I do not totally understand your question, but for simple shapes a simple algorithm is ..
- just take the "center" of the object (the CG is fine) and make a vector from there to your vertex or triangle. That direction is "outside". If you're pointing over 90° away from that, you're pointing in to the guts of the object
the next more complicated approach ...
move along your normal say "one meter". call that point "test point". you should now be "outside" your building, correct?
now you just need to check if testPoint is inside or outside your 3D shape.
in short, to determine if you are inside or outside a 3D object, you just cast a ray and count how many times you intersect with the walls. if odd, you're inside, if even you're outside.
You can google hundreds of discussions on this on the www, example https://stackoverflow.com/a/63572837/294884
Note that there are many, many variations on this, and many problems too. In some cases you start from "just inside" your normal (ie go backwards a little); sometimes it's better to start from the middle of the object (if such a thing is knowable); sometimes there are issues about how the ray casting system works in edge cases (like "right on" the surface, which is what your vertex is)
the first solution seems to me to be the right one
It may be. Sometimes it is useless. It depends on the nature of your shapes.
I wanted to avoid having to do raycast ..
Can assure you - you will have to constantly raycast during any construction process!
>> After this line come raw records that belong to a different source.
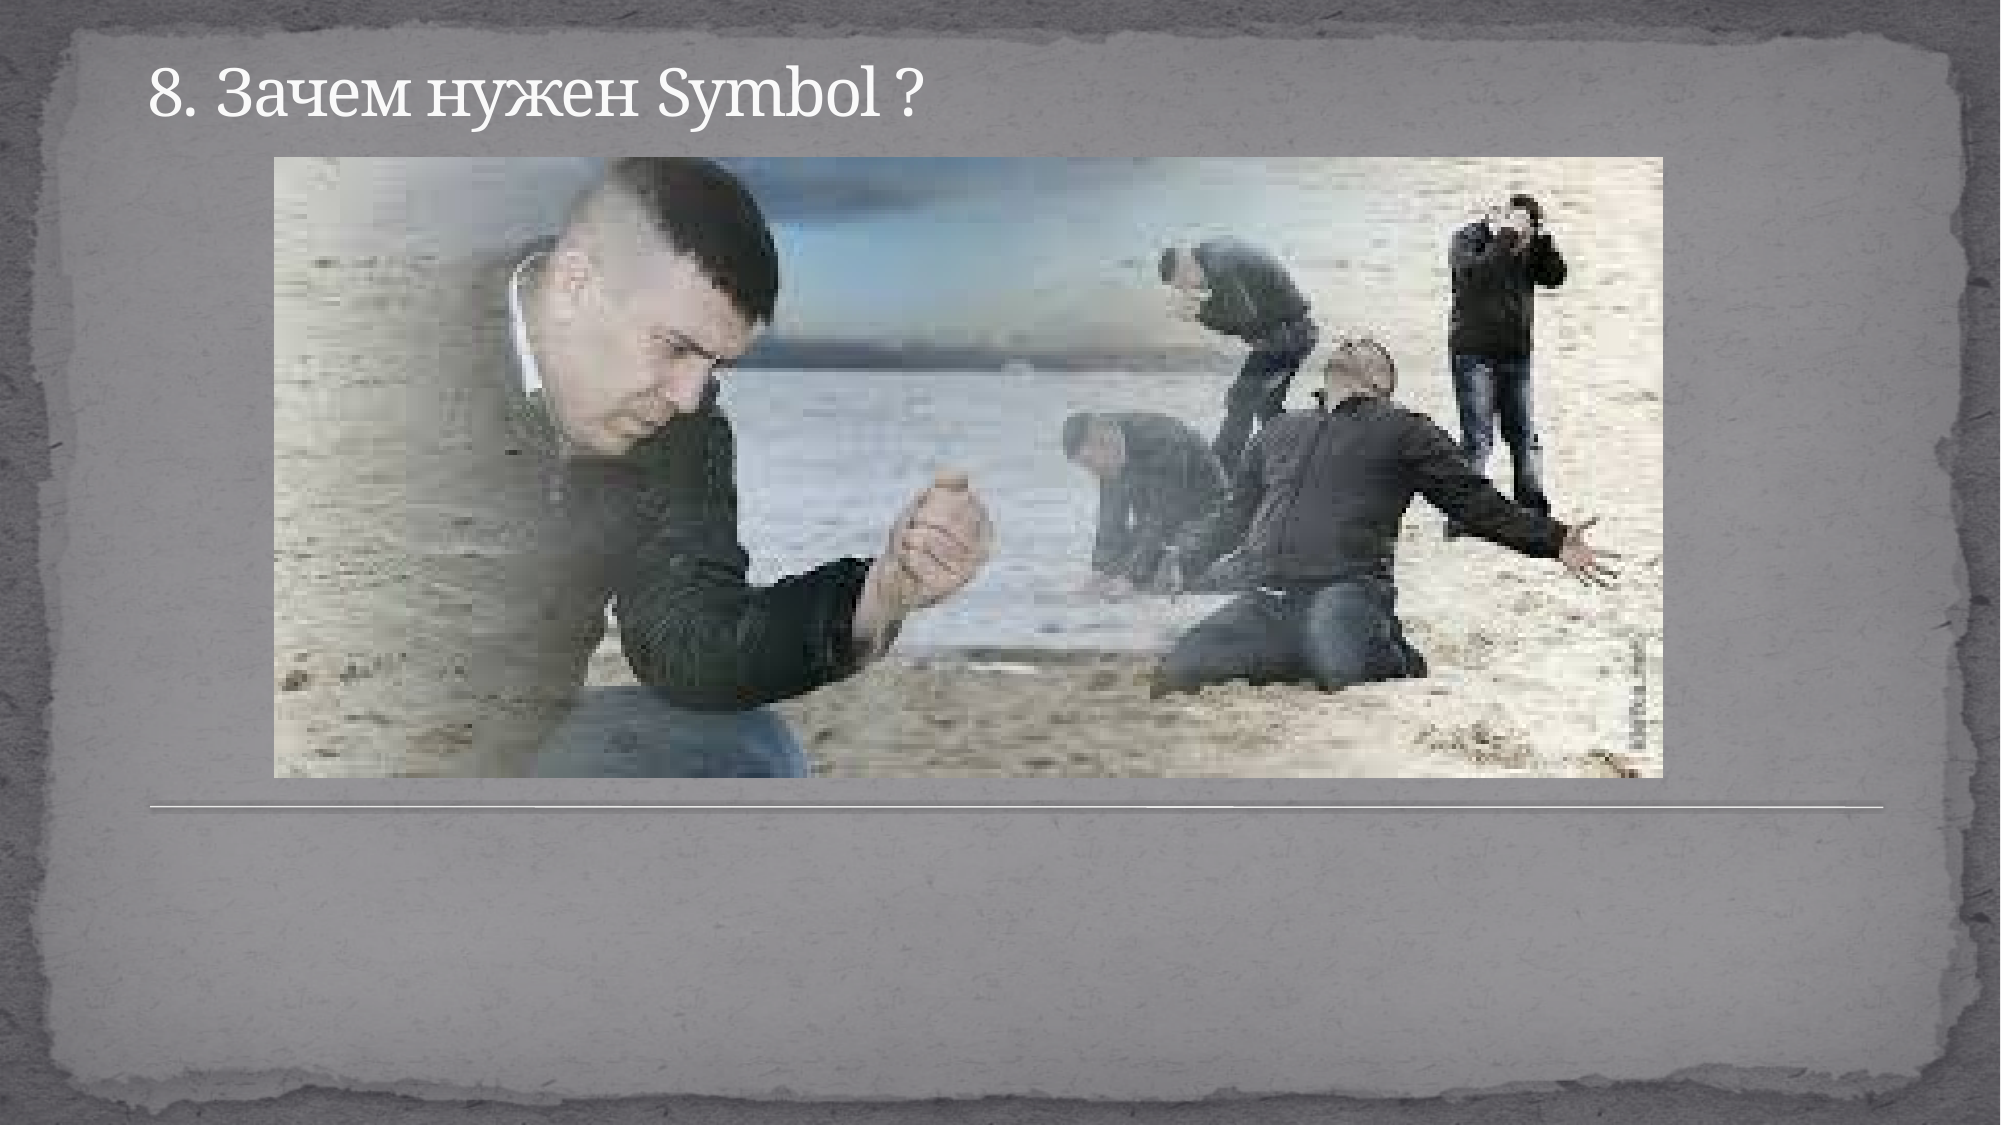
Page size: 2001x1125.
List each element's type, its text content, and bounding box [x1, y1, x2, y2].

picture [274, 158, 1664, 779]
title 8. Зачем нужен Symbol ? [133, 34, 1867, 138]
list [71, 145, 1933, 1076]
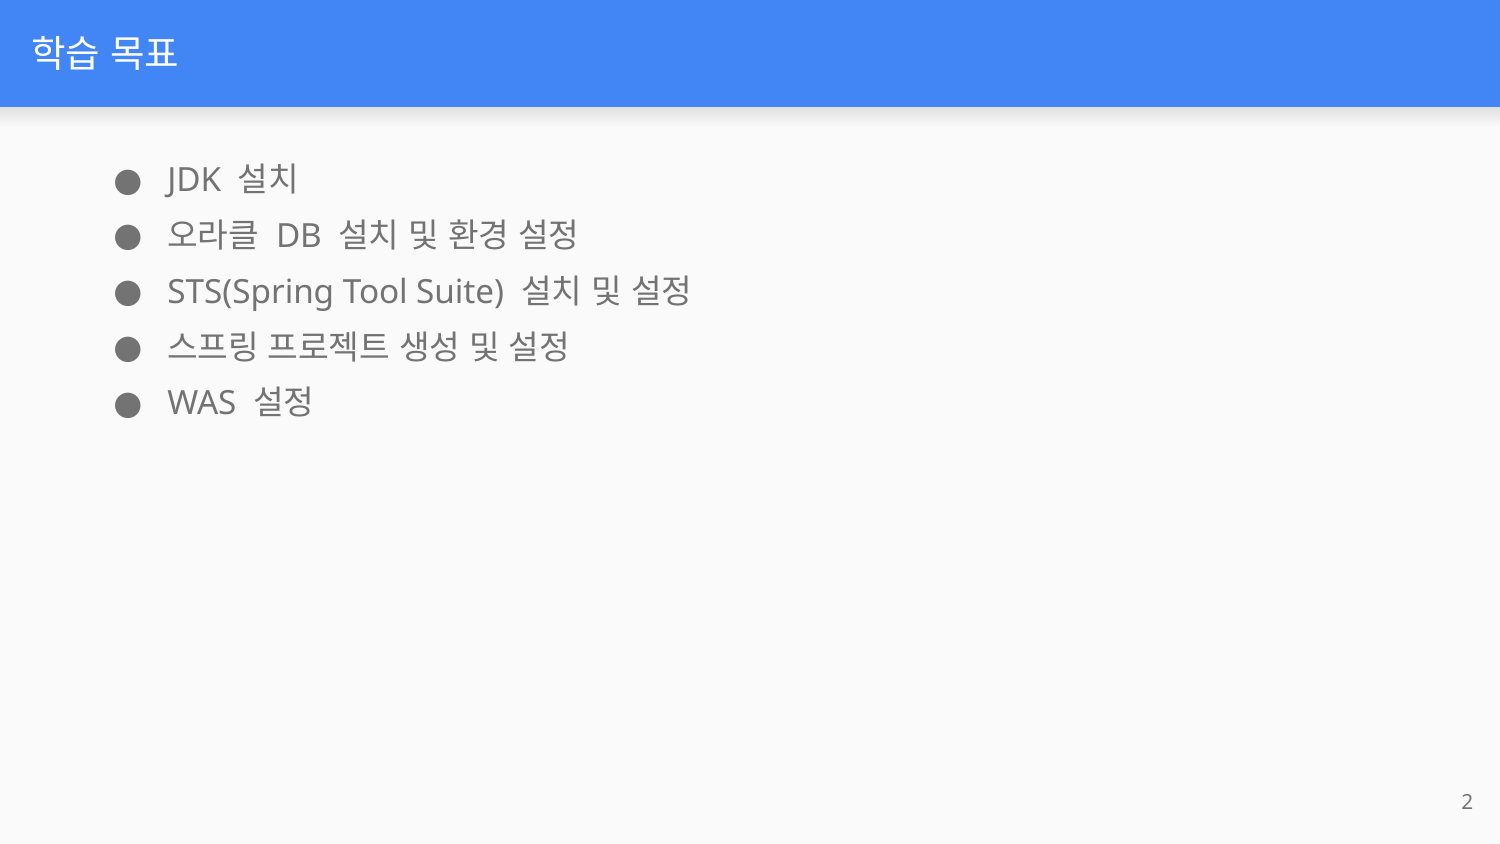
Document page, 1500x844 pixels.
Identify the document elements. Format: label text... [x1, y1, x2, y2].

list JDK 설치 오라클 DB 설치 및 환경 설정 STS(Spring Tool Suite) 설치 및 설정 스프링 프로젝트 생성 및 설정 WAS 설정 [77, 127, 1427, 771]
slide_number ‹#› [1398, 770, 1489, 835]
title 학습 목표 [16, 2, 1464, 102]
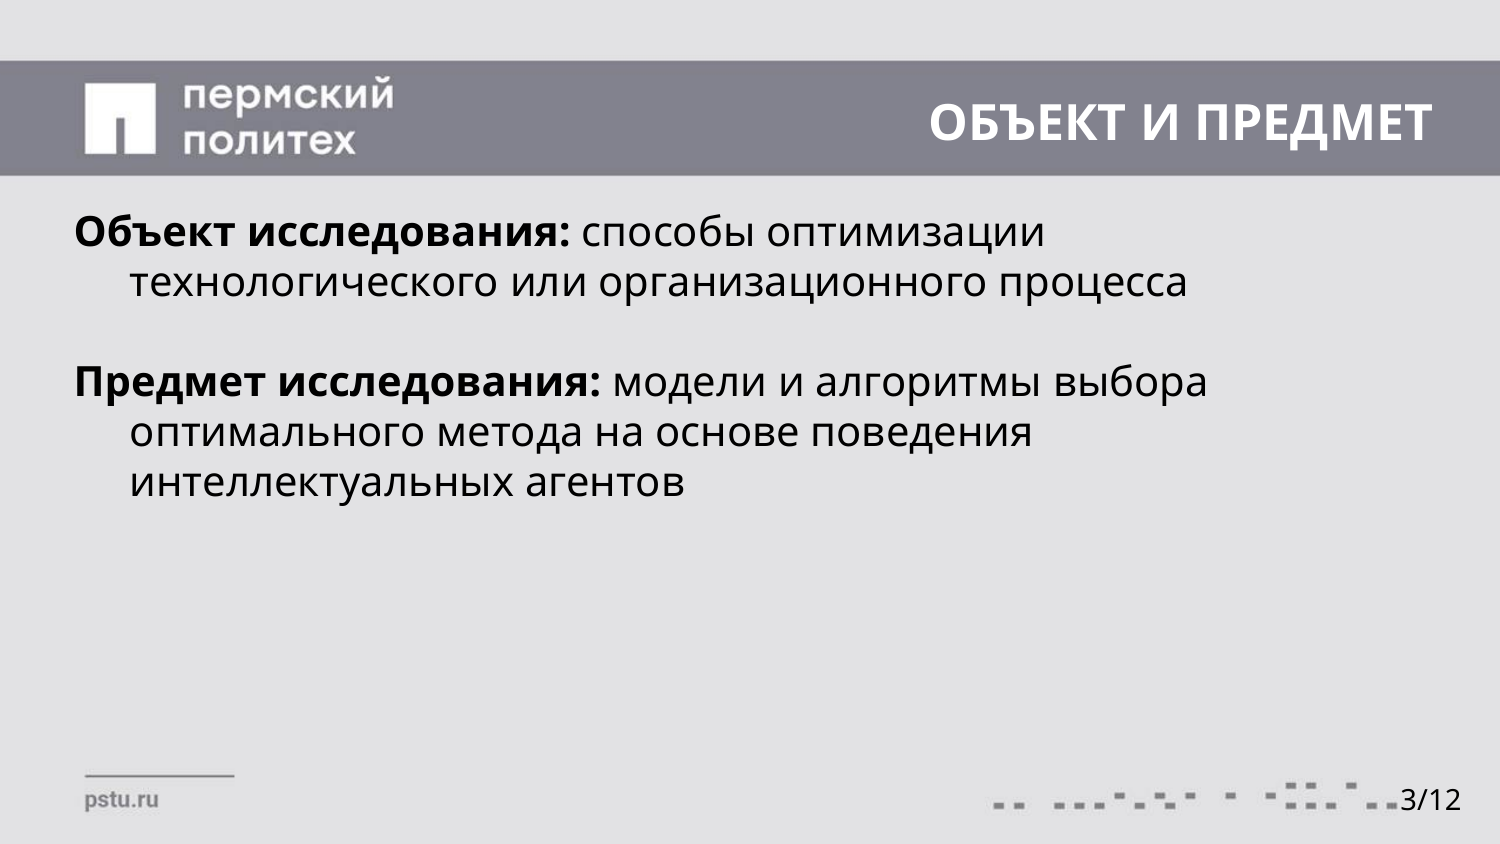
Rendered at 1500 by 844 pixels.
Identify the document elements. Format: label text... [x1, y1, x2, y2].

If you wish to "avoid" casting, set the idea aside. You will be casting until you are sick of it :)
I wanted to avoid having to do raycast to limit the generation time
The good news is this is totally incorrect. Casting is extremely trivial and a very minor burden compared to everything going on in a 3D scene. When you play any 3D scene, casts are being made 100s and 1000s of times each frame.
but if I have two buildings that are close to each other, the ray will find the wall but from the second building so I couldn't determine the normal is "inside" or "outside", right?
TBC in the simple system I described. You would certainly ONLY cast against that same building that you are working on! So that's the way to go.
But indeed, unrelated to what you're asking about. Say you're in a "city". You can indeed cast through "all walls" and the parity (ie: odd or even) will let you know if you are indoors or out. This has problems though, relating to edges, corners etc. But in some case it is relevant to that problem.
As mentioned on this answer https://stackoverflow.com/a/63593282/294884 ultimately you can investigate convex hulls and more. It's a big topic!
Note that often when you build dynamic buildings/shapes, you havce a data structure of each "wall" and indeed it knows which side is in and which side out. When you do that first, it's then easy to draw the triangles the correct way. It's a big topic!